ChatGPT Is Writing Better School Essays Than Students, Study Finds

ChatGPT has been making waves since 2022, and whether some students like to admit it or not, the AI tool is being employed in the academic setting. Now, researchers compared the quality of essays written by secondary school students with machine-generated content from the language model ChatGPT.

They found, unsurprisingly, that the AI chatbot outperformed students across all criteria, particularly excelling in language mastery, TechXplore reported.

Student-Written Essays vs. AI

ChatGPT faced a setback when version 3.5 failed the Bavarian Abitur, a secondary school test in Germany. However, its successor, version 4, made significant progress and achieved a solid grade nearly six months later, according to researchers from the University of Passau.

The study, titled "A large-scale comparison of human-written versus ChatGPT-generated essays," explored the potential impact of AI-generated content on the education system.
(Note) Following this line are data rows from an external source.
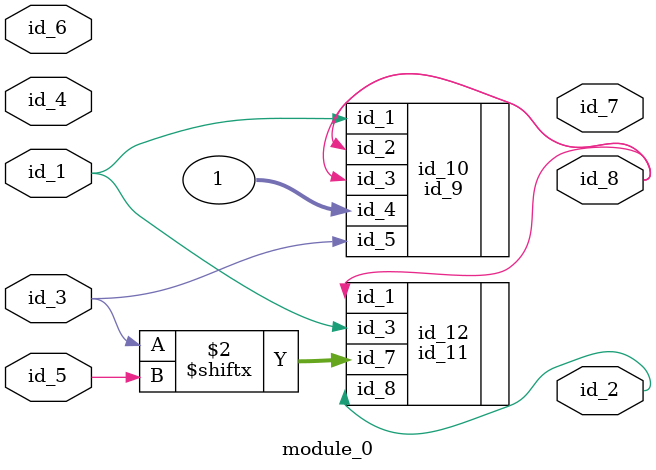
<source format=v>
module module_0 (
    id_1,
    id_2,
    id_3,
    id_4,
    id_5,
    id_6,
    id_7,
    id_8
);
  output id_8;
  output id_7;
  input id_6;
  input id_5;
  input id_4;
  input id_3;
  output id_2;
  input id_1;
  id_9 id_10 (
      .id_3(id_8),
      .id_4((id_5)),
      .id_4(1),
      .id_2(id_4),
      .id_5(id_3),
      .id_2(id_8),
      .id_1(id_1)
  );
  id_11 id_12 (
      .id_3(id_1),
      .id_8(id_8),
      .id_7(id_3[1 : id_5]),
      .id_1(id_8),
      .id_8(id_2)
  );
endmodule

</source>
The researchers assessed machine-generated texts and student essays based on the Ministry of Education of Lower Saxony guidelines. Professor Steffen Herbold, chair of AI Engineering at the University of Passau and initiator of the study, expressed surprise at the apparent outcome.

Both versions of the OpenAI chatbot scored higher than students, with GPT-3 ranking in the middle and GPT-4 achieving the best score. This revelation suggests that schools should not ignore the potential of these new AI tools.

The interdisciplinary study involved collaboration between computer scientists and experts in computer linguistics and computer science education. Ute Heuer, a computer science didactician, emphasized the importance of preparing teachers for the challenges and opportunities presented by the increasing availability of artificial intelligence models.

In March, Heuer initiated a training course titled "ChatGPT-Opportunity and Challenge," attended by 139 teachers, mostly from German gymnasiums. The teachers were introduced to the technological concepts behind general text generators and ChatGPT before evaluating English-language texts without knowing their origin.

Teachers used the Ministry of Education of Lower Saxony grading scales to evaluate essays based on criteria like topic, completeness, logic, vocabulary, complexity, and language mastery. GPT-4 scored 5.25, GPT-3 scored 5.03, while students averaged 3.9 in language mastery, as per the assessment by 111 participating teachers.

AI's Language Mastery

Annette Hautli-Janisz, Junior Professor of Computational Rhetoric and Natural Language Processing at the University of Passau, noted that the high scores achieved by the machine don't imply poor English language skills in students. Instead, it showcases the exceptional performance of the AI models.

From a linguistic perspective, Hautli-Janisz and doctoral student Zlata Kikteva analyzed the texts and gained insights into the language development of machine models.

The study not only demonstrates the improvement of the models over time but also raises intriguing questions about the potential impact of AI-generated language on human communication.

As AI-generated texts become more prevalent, the study suggests a need to consider how exposure to machine-generated language may influence and shape human language in the future. The research team's findings were published in Scientific Reports.